Ähnlich aussagekräftig wie Risikovorhersage für Herzinfarkt
Für die Entwicklung des LiverRisk Score verwendeten die Forschenden Daten von 6.400 Personen, bei denen keine Lebererkrankung bekannt war. Wie viele von ihnen tatsächlich bereits eine Leberfibrose hatten, ergab ein sogenannter Leberelastographie-Test, mit dem die Steifigkeit der Leber bestimmt werden kann. Der Risikoindex wurde anschließend bei mehr als 8.000 Menschen überprüft, und der Vorhersagewert schließlich an einer Kohorte in Großbritannien mit mehr als 416.000 Teilnehmenden ohne Lebererkrankung und einer Nachbeobachtungszeit von zwölf Jahren berechnet. „Die Aussagekraft des LiverRisk Score ist ähnlich wie bei den kardiovaskulären Risikofaktoren, mit denen sich bereits seit vielen Jahren vorhersagen lässt, ob ein Mensch ein Herzinfarktrisiko hat“, betont Leberexperte Professor Manns.
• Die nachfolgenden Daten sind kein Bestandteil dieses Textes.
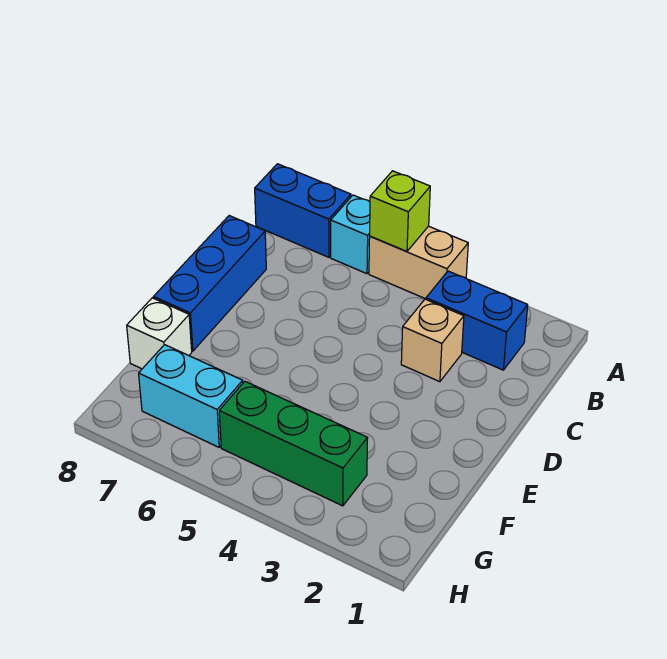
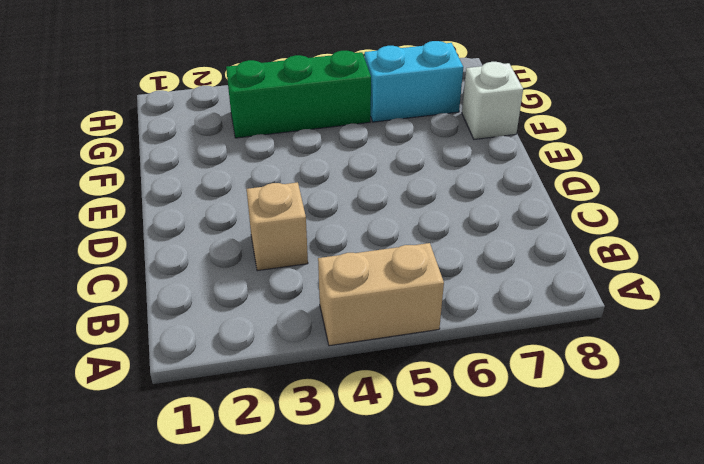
none -> cyan brick A6 level 1
none -> blue brick A7:A8 level 1

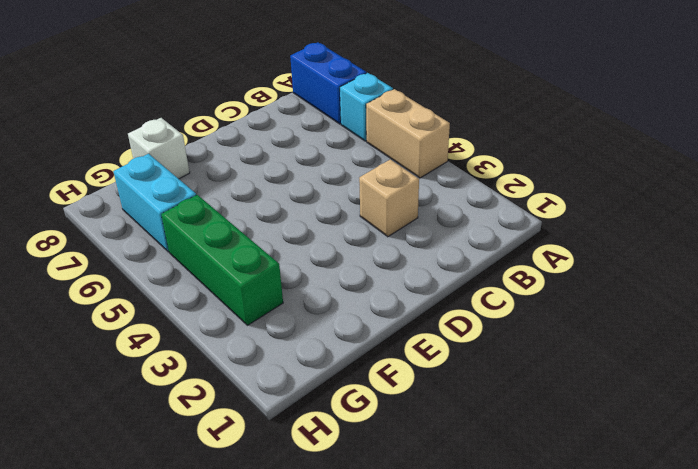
none -> blue brick B2:B3 level 1
none -> blue brick C8:E8 level 1

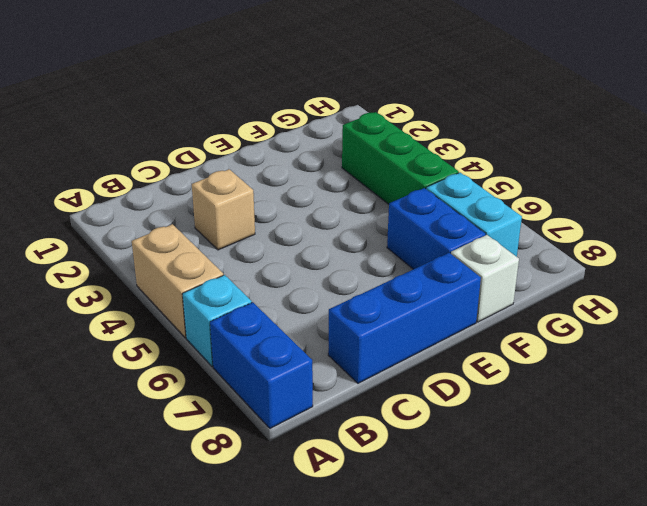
blue brick F6:F7 level 1 -> blue brick B2:B3 level 1
none -> lime brick A5 level 2

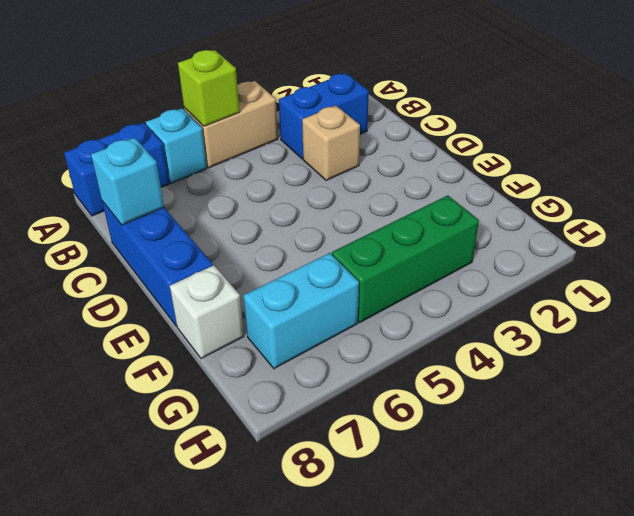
cyan brick C8 level 2 -> none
Langfristig soll der Risikoindex helfen, die Zahl der Zirrhose-Fälle zu senken. Die durchschnittliche Lebenserwartung von Betroffenen ist zehn bis 20 Jahre niedriger als die der Gesamtbevölkerung.
Das LiverScreen-Projekt
Das LiverScreen-Projekt wird von der Universitätsklinik Barcelona geleitet. Es baut auf der SEAL-Studie auf, die mit Förderung des Innovationsfonds des Gemeinsamen Bundesausschusses in deutschen Hausarztpraxen lief und im vergangenen Jahr veröffentlicht wurde. Ziel ist es, das Potenzial einer nicht-invasiven Technik, der Leberelastographie, für das Screening auf chronische Lebererkrankungen in der Allgemeinbevölkerung zu bewerten. An diesem Projekt sind 43 Kliniken und Forschungszentren in Spanien, Dänemark, Deutschland, Frankreich, Italien, Kroatien, den Niederlanden und dem Vereinigten Königreich beteiligt. Daran arbeitet ein multiprofessionelles Team mit Mitarbeitenden aus allen Gesundheitsberufen sowie Expertinnen und Experten aus den Bereichen Statistik, Ökonomie und Qualitätsmanagement sowie Patientenselbsthilfegruppen. Professor Dr. Frank Lammert koordiniert in dem europäischen Konsortium die Projekte, welche die Einführung des Verfahrens in Klinik und Praxis erforschen.